───── Teks Bacaan

Anda di halaman 1dari 5

KEMENTERIAN PERTANIAN

DIREKTORAT JENDERAL PERKEBUNAN


KANPUS KEMENTERIAN PERTANIAN JALAN HARSONO RM NOMOR 3
GEDUNG C PASAR MINGGU, JAKARTA 12550
TELEPON (021) 7815380 - 4, FAKSIMILI (021) 7815486 - 7815586
WEBSITE : https://ditjenbun.pertanian.go.id

SURAT EDARAN
NOMOR: B-347/KB.410/E/07/2023

TENTANG
FASILITASI PEMBANGUNAN KEBUN MASYARAKAT (FPKM)

──────────
───── Kumpulan Data

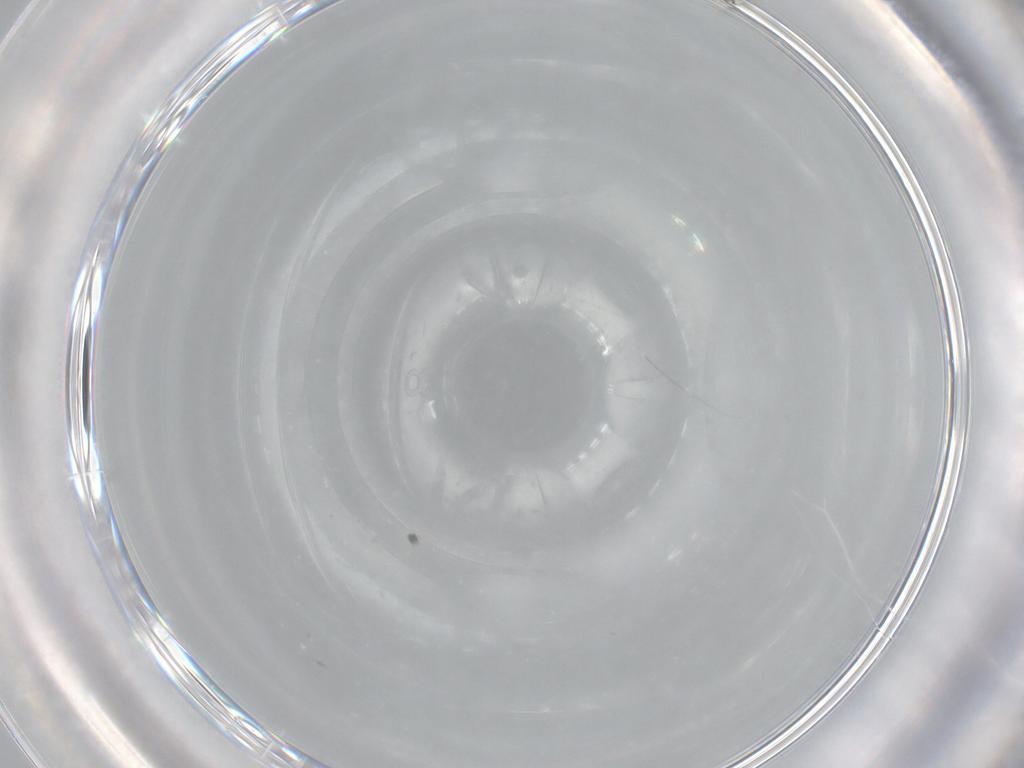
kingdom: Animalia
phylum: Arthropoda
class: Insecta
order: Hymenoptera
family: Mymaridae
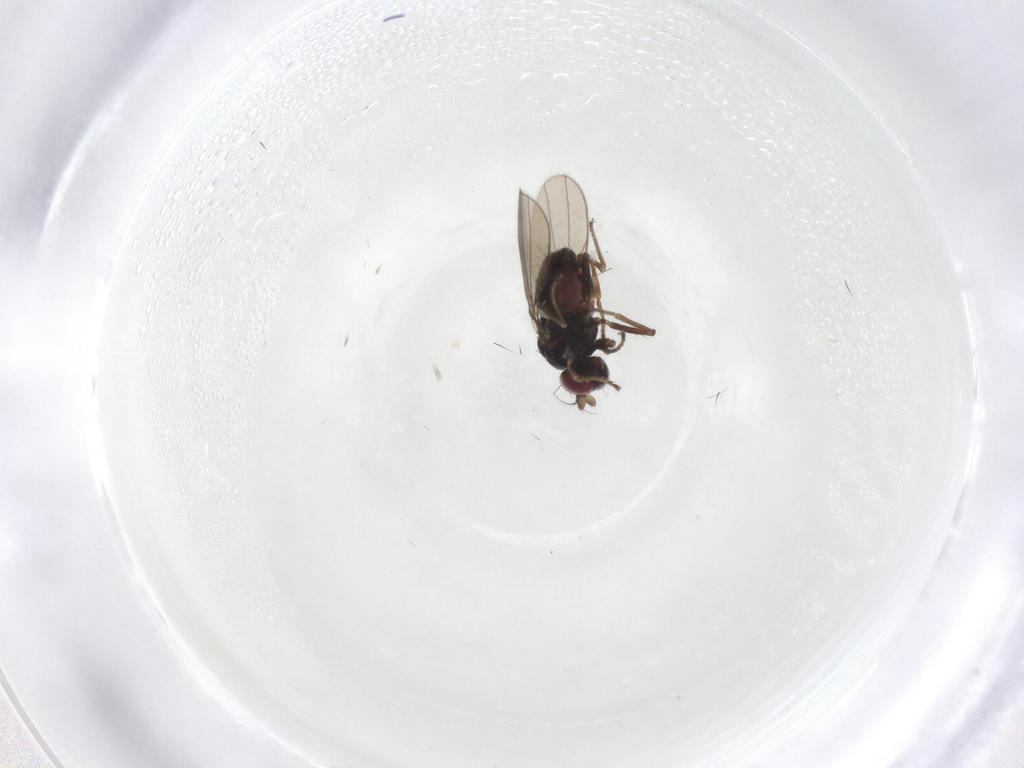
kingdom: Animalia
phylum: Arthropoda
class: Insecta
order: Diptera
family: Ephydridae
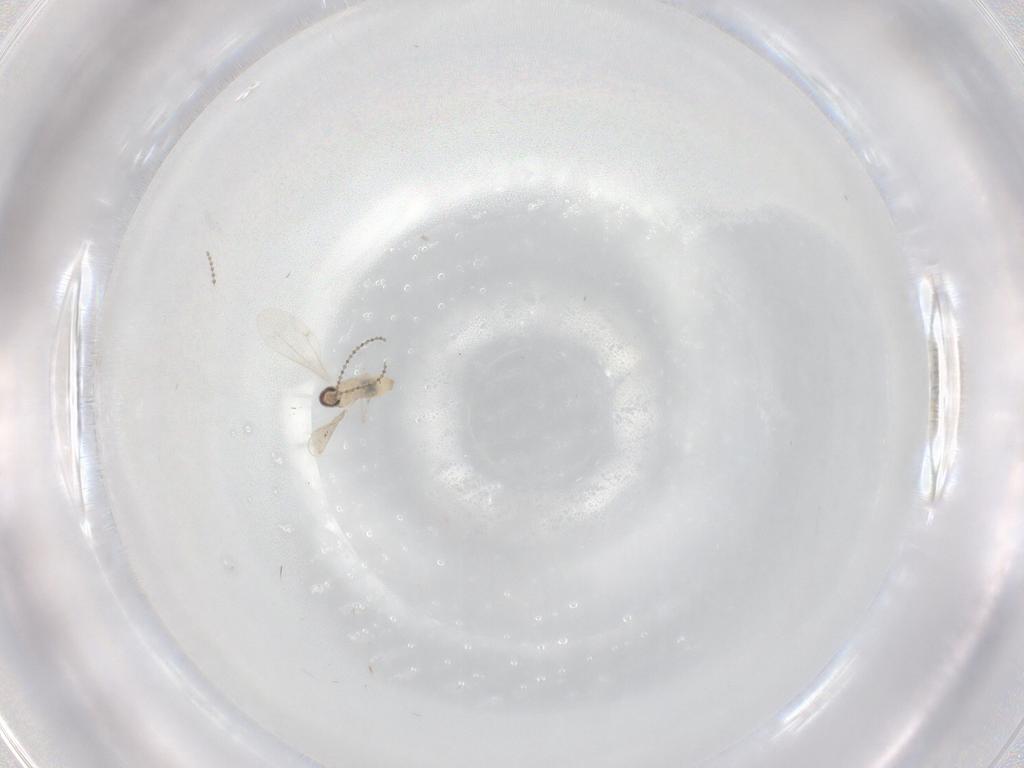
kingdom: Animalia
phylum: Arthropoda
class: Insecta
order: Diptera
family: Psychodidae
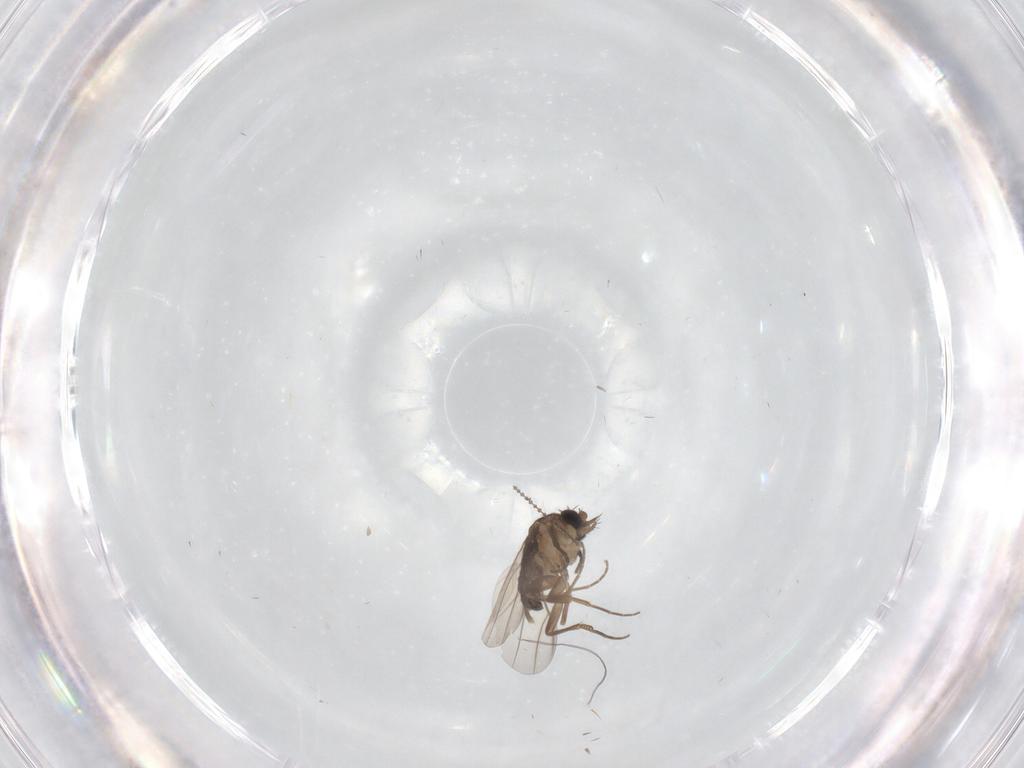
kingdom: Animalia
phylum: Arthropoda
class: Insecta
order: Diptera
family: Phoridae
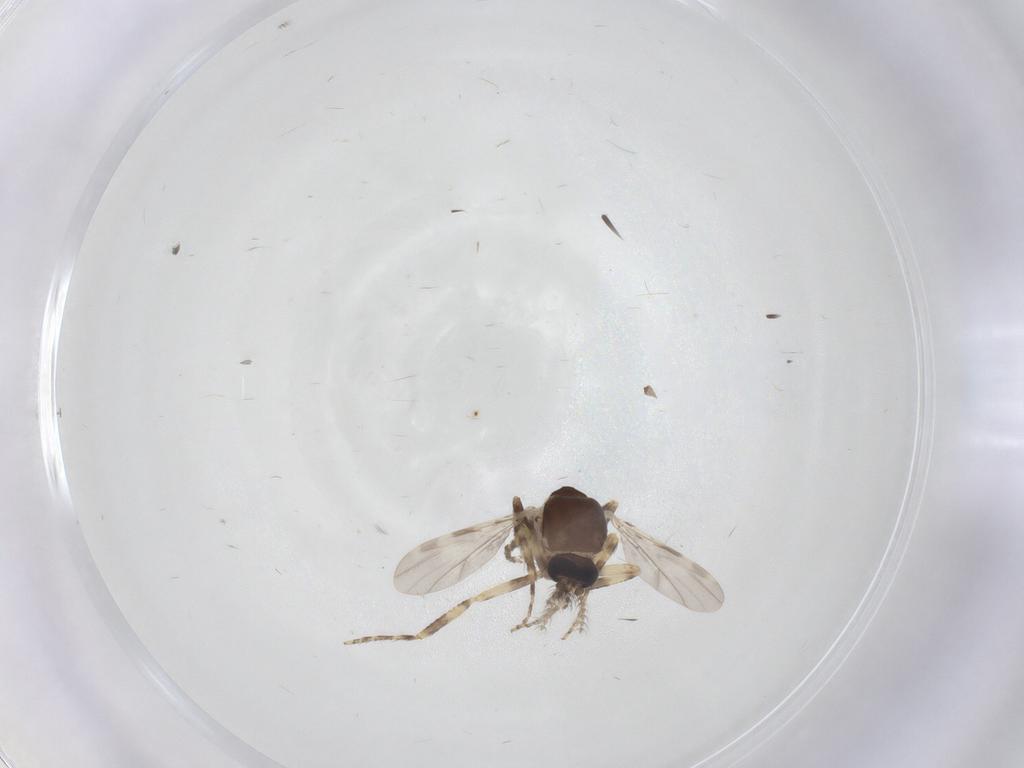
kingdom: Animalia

──────────

■ **Latihan A**
Berapa nomor surat edaran tersebut?
■ **Latihan B**
Tentukan apakah setiap pernyataan berikut sesuai dengan surat edaran: (i) Surat edaran membahas Fasilitasi Pembangunan Kebun Masyarakat. (ii) Kantor pusat yang tercantum berada di Gedung B. (iii) Surat edaran berasal dari Direktorat Jenderal Perkebunan.
Baris-baris data ini berasal dari sumber yang berbeda.

■ **Jawaban A**
B-347/KB.410/E/07/2023

■ **Jawaban B**
(i) Ya: "FASILITASI PEMBANGUNAN KEBUN MASYARAKAT (FPKM)". (ii) Tidak: "GEDUNG C PASAR MINGGU, JAKARTA 12550". (iii) Ya: "DIREKTORAT JENDERAL PERKEBUNAN".